Segment Open

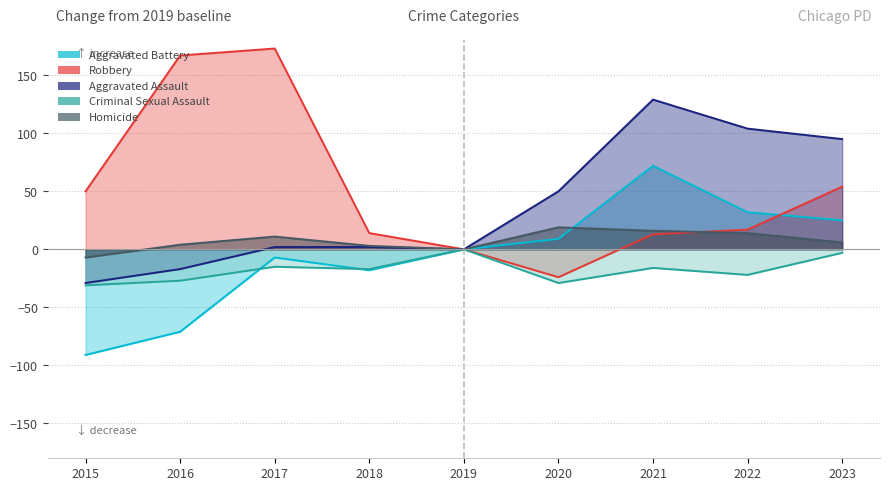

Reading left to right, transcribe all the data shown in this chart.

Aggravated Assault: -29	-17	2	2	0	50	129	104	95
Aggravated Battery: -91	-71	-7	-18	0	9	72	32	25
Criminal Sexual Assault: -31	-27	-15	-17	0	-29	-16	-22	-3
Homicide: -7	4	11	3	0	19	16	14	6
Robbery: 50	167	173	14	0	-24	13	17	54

Segment Closed

### What is expected
Copy the data above line for line, word for word, but leave out the pictures.

### Output
Reading left to right, transcribe all the data shown in this chart.

Aggravated Assault: -29	-17	2	2	0	50	129	104	95
Aggravated Battery: -91	-71	-7	-18	0	9	72	32	25
Criminal Sexual Assault: -31	-27	-15	-17	0	-29	-16	-22	-3
Homicide: -7	4	11	3	0	19	16	14	6
Robbery: 50	167	173	14	0	-24	13	17	54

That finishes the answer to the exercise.